If you go back around a hundred years in time you’ll find that speculation about extraterrestrial life was rampant, much like today. However, in 2017, our expectations of finding life in the solar system are much more measured than they were for our ancestors. No more theories of lakes on Mars dug by the Martian race or Dinosaurs walking on a balmy Venus.
Seth Shostak, a senior astronomer at the SETI Institute, which is currently on the lookout for alien signals coming from the depths of space, has run through the most likely places we will find simple microbial life in our solar system; the list includes places we’re already exploring but also other places we’ve only taken photos of, on flyby missions.
First on the list, is Mars. The red planet is the most extensively searched place that features on the list, we’ve sent crafts to orbit the planet, we’ve landed rovers to learn more about the terrain of the planet and now we are preparing to land people on the surface. Shostak believes there could be life forms hidden under the dusty surface of Mars, about 30 meters down or below, where some liquid water may also be present.
Next up we have three of the four Galilean moons that orbit around Jupiter, the largest planet in the solar system. Io is a fiery volcano planet so it’s not considered to be particularly hospitable to life, however, the remaining three, Europa, Callisto, and Ganymede have potential. According to Shostak, Europa’s subsurface oceans could host life which might survive using the hotspots at the bottom of the oceans which are like “little mini volcanoes and that would give you energy for life.” Both Ganymede and Callisto also host oceans but Europa remains the most likely place for life.
The next location is Saturn, where two of its moons, Titan and Enceladus, could potentially harbor life. Although less well known than Europa, Enceladus is one of the most likely places where life could be found and it turns out that it’s not so hard to find out either.
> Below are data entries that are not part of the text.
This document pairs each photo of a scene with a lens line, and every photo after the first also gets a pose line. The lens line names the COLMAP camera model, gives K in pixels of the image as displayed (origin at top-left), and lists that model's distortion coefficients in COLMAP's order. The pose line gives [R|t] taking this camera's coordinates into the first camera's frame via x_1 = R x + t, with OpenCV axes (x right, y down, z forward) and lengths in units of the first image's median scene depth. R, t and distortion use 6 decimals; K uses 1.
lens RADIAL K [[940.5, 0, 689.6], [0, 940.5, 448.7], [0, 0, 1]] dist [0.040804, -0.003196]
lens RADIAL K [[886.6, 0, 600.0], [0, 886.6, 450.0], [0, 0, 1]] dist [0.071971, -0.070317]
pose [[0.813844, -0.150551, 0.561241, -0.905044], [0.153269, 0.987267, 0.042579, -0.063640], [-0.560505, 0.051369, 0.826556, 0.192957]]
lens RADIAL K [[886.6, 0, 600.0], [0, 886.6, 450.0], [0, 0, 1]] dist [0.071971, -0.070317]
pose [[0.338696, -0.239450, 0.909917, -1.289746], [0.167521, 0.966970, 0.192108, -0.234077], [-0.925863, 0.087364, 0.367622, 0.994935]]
Shostak said “it’s shooting geysers into space. So you don’t have to land. You don’t have to drill. You just go grab some of [that] geyser gunk and bring it back to Earth and maybe you’ll find aliens.” Titan, on the other hand, has liquid lakes of natural gas, so it could also sustain life.
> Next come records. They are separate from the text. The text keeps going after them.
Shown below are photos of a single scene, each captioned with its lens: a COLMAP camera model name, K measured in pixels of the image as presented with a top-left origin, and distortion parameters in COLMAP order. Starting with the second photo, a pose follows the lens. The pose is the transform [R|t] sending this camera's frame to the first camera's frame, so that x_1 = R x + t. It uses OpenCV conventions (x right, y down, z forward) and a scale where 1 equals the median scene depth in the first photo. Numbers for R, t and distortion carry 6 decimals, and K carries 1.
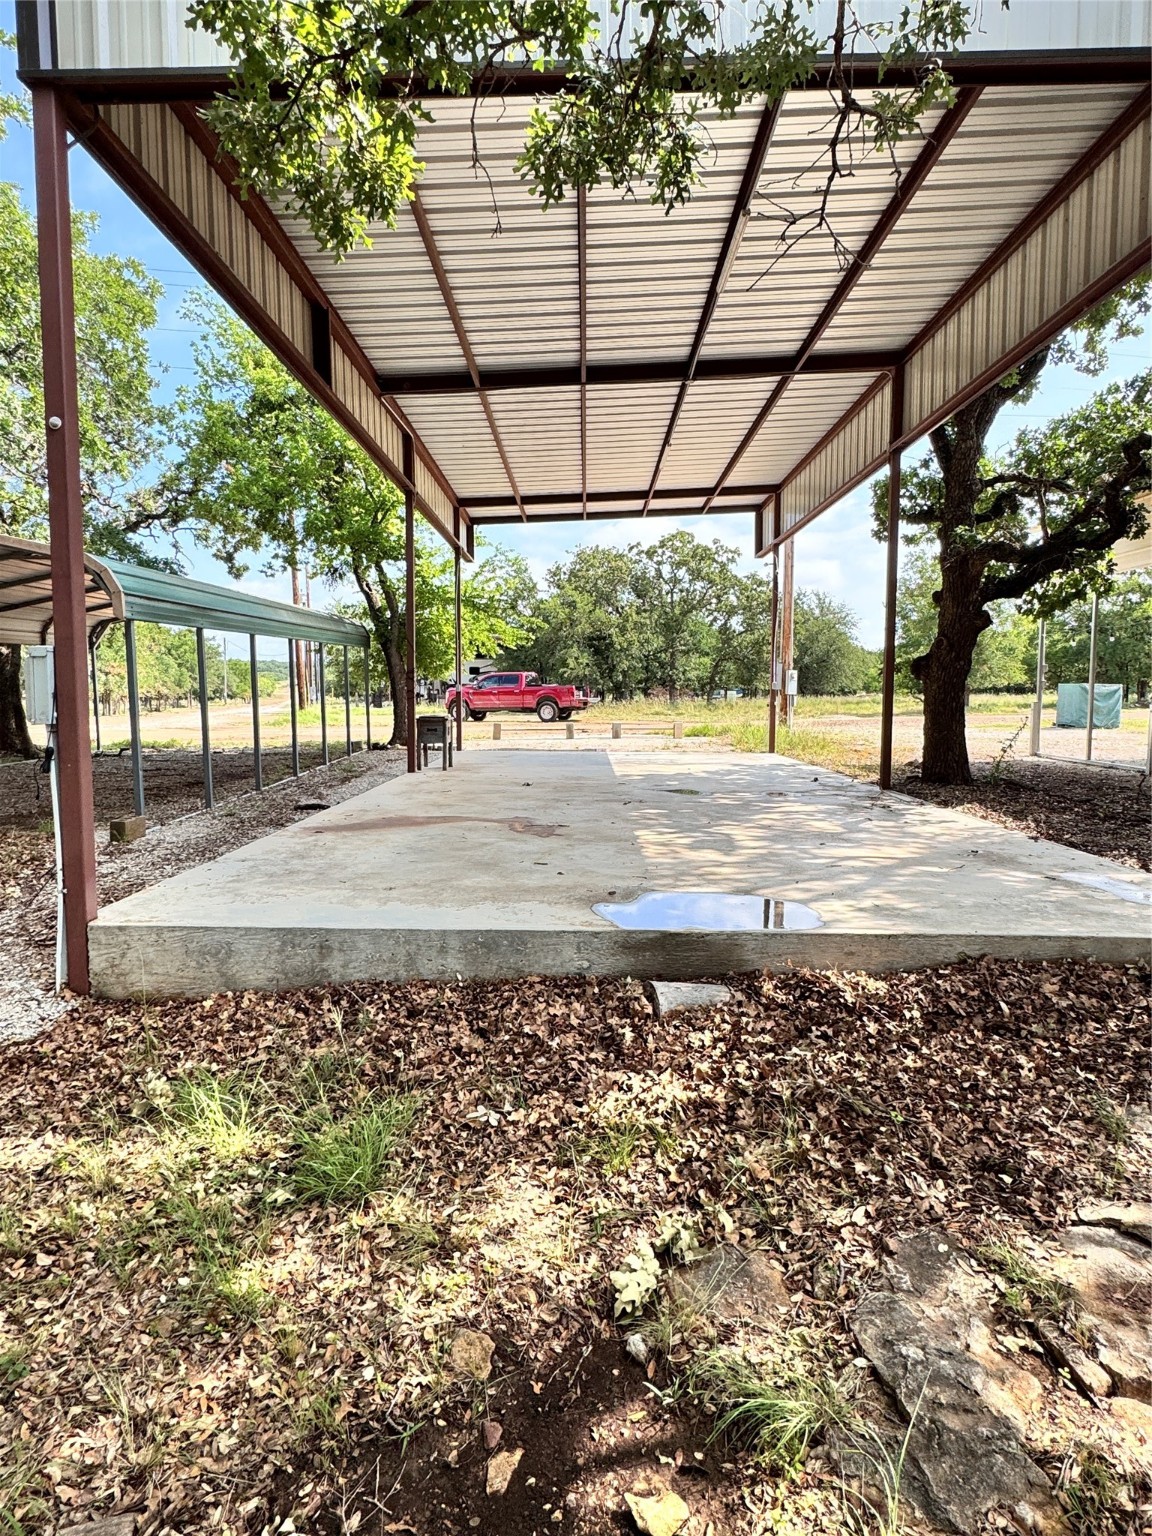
lens RADIAL K [[837.2, 0, 579.5], [0, 837.2, 765.8], [0, 0, 1]] dist [-0.006001, -0.000557]
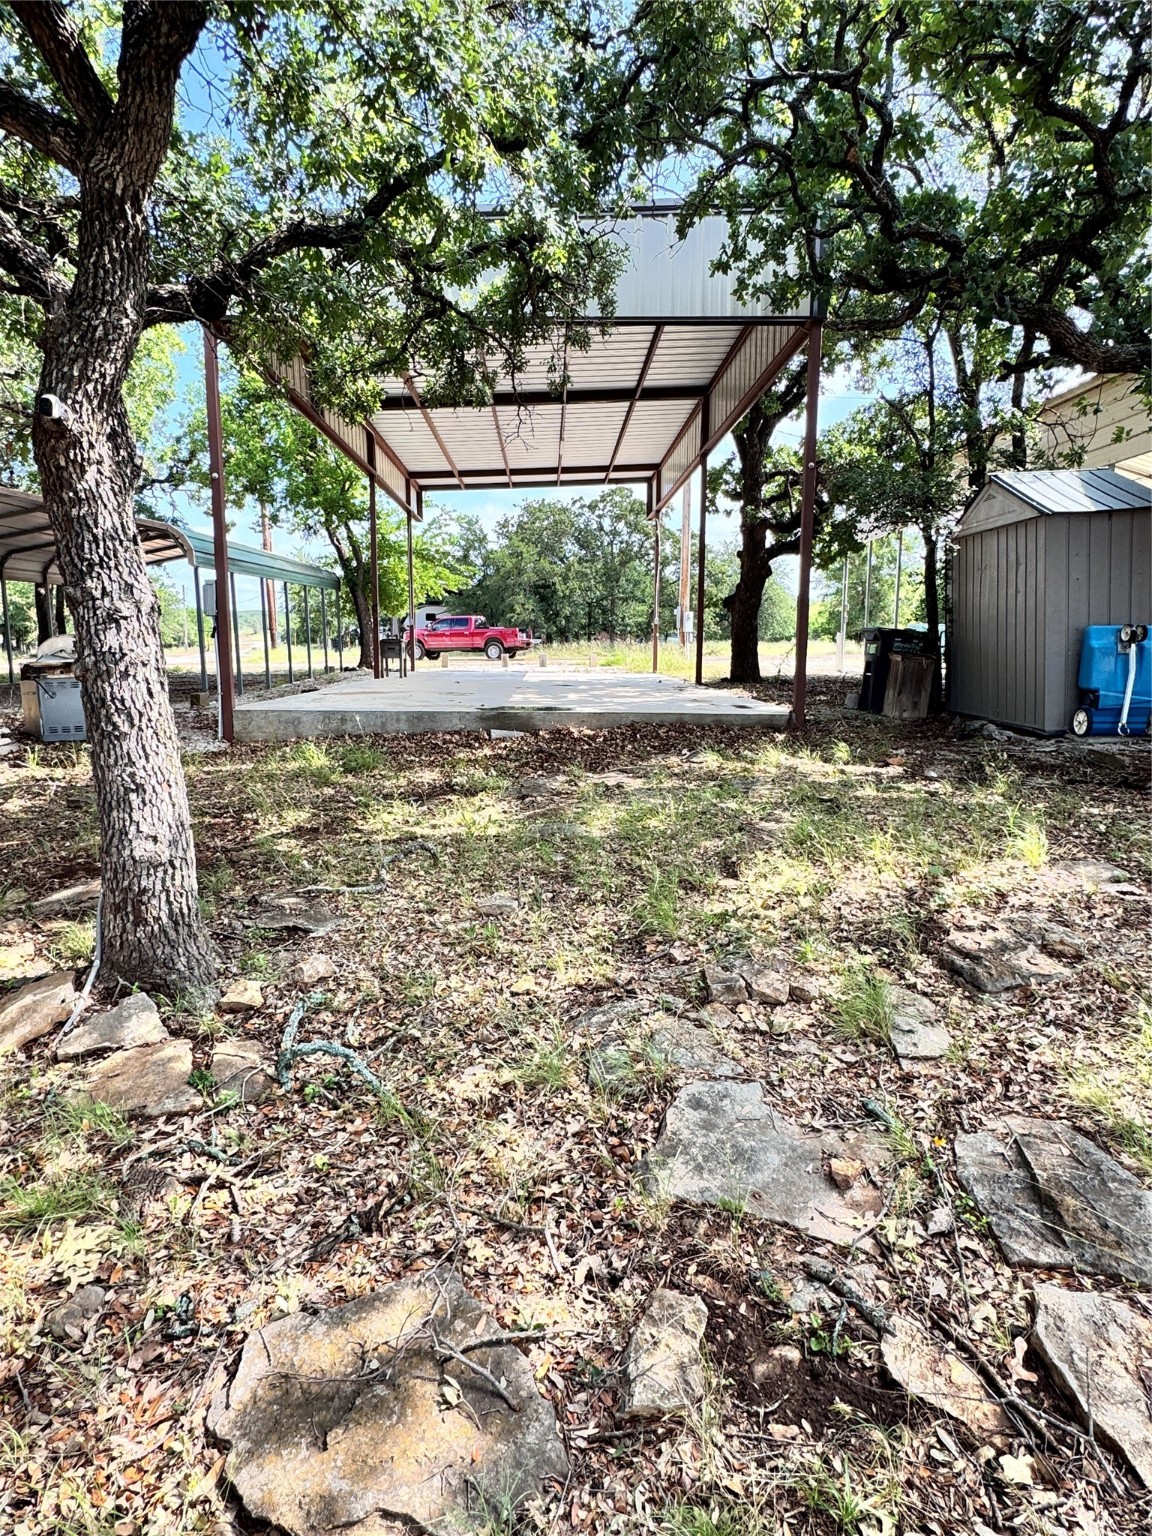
lens RADIAL K [[837.2, 0, 576.5], [0, 837.2, 768.3], [0, 0, 1]] dist [-0.006001, -0.000557]
pose [[0.999126, -0.005379, 0.041460, 0.050046], [0.002855, 0.998152, 0.060692, 0.050184], [-0.041710, -0.060521, 0.997295, -0.283623]]
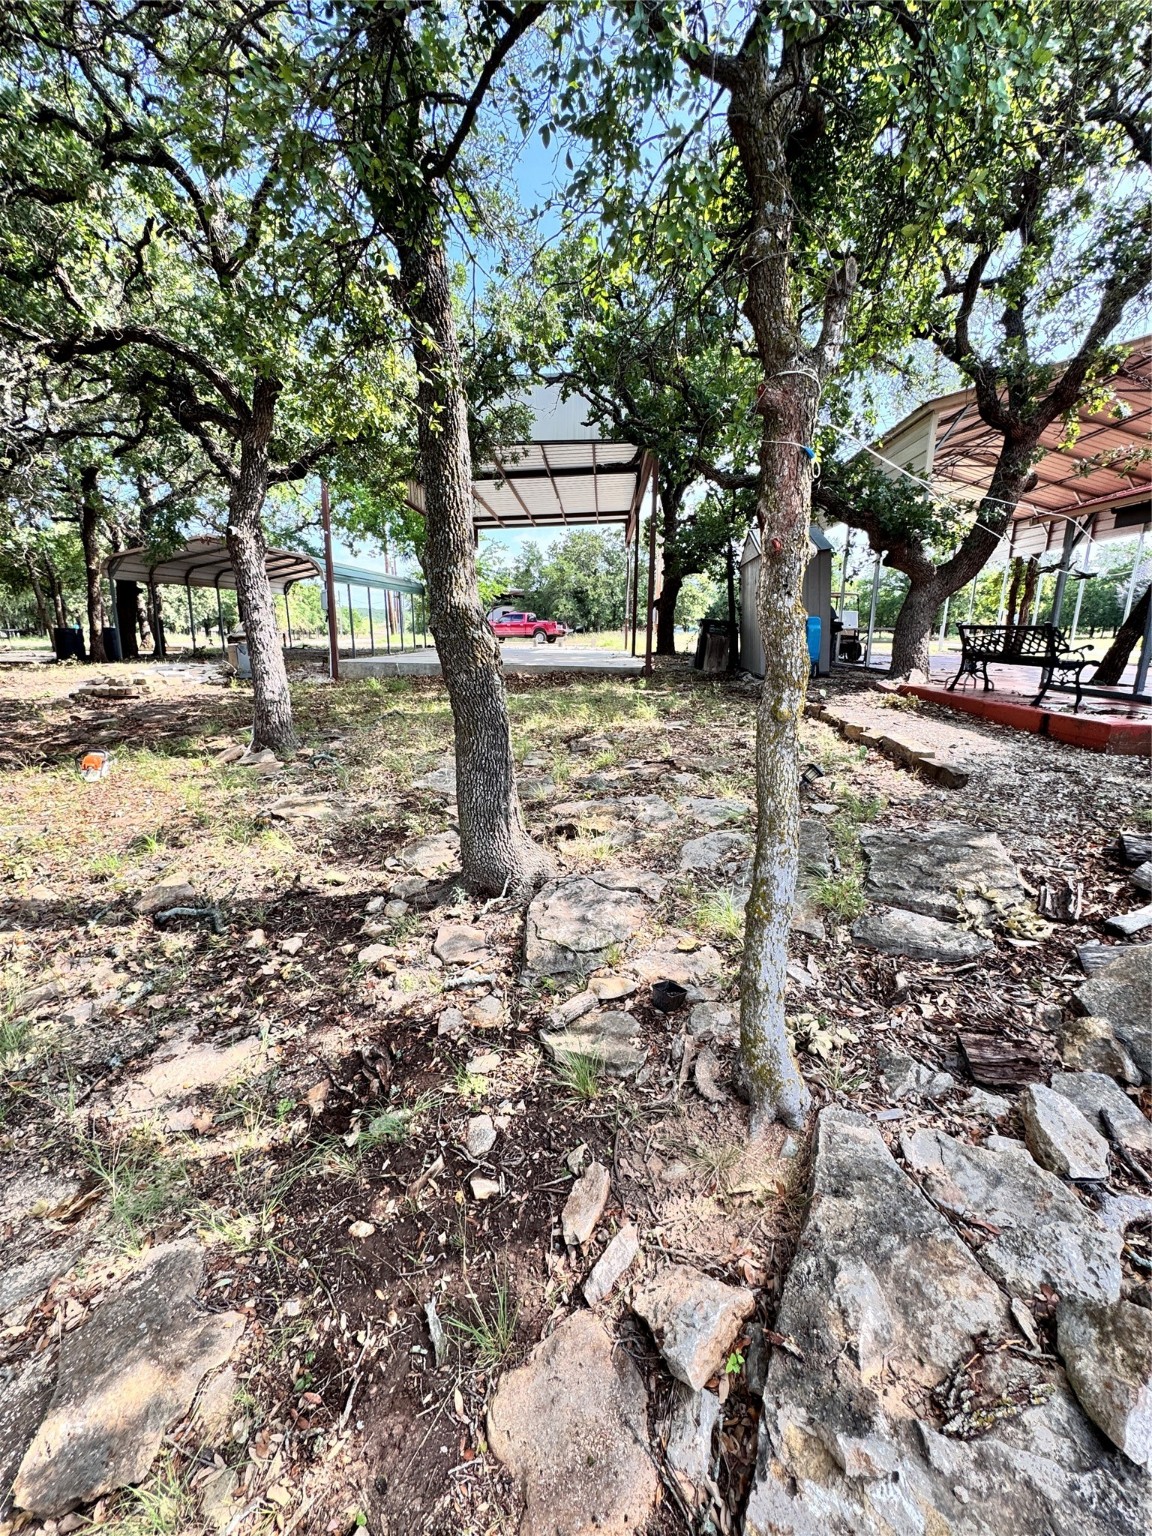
lens RADIAL K [[614.4, 0, 575.0], [0, 614.4, 769.9], [0, 0, 1]] dist [-0.002354, 0.000480]
pose [[0.999163, 0.016240, -0.037550, 0.161384], [-0.011268, 0.991578, 0.129018, 0.074496], [0.039329, -0.128487, 0.990931, -0.461712]]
The final candidate that Shostak put forward was Pluto. We’ve only just got decent pictures of the dwarf planet thanks to a flyby. Shostak hypothesizes that there are pockets of liquid water underneath the surface of Pluto which means it could also host microbial life.
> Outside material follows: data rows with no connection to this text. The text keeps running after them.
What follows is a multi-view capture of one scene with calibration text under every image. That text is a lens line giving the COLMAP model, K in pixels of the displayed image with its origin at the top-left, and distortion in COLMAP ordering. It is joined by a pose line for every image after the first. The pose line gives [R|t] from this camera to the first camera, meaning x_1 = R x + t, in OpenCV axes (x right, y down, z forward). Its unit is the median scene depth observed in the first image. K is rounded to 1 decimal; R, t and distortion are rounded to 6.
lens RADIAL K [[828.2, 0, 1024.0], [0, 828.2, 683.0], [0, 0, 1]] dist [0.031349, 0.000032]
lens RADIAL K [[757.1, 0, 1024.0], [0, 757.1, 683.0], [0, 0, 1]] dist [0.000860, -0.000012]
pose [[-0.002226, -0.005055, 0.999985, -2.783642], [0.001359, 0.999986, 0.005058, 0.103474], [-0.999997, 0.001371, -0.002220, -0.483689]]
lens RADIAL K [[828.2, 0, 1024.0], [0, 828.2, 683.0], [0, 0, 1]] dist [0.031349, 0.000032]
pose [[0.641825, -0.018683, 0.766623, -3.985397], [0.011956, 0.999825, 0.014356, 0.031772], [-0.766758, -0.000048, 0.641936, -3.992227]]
When asked whether we’ll find extraterrestrial intelligent life, Shostak replied that it might be found in the next two decades. “There’s a lot of real estate out there, right? There are a trillion planets in the Milky Way. We can see a trillion other galaxies, each with a trillion planets. If they’re not out there, then all these people behind us are really special.”
It may seem impossible to discover extraterrestrial intelligent life in the next 20 years, but considering the leaps that human technology has made over just the past two decades, it could be possible, or perhaps it's just a hopeful bias.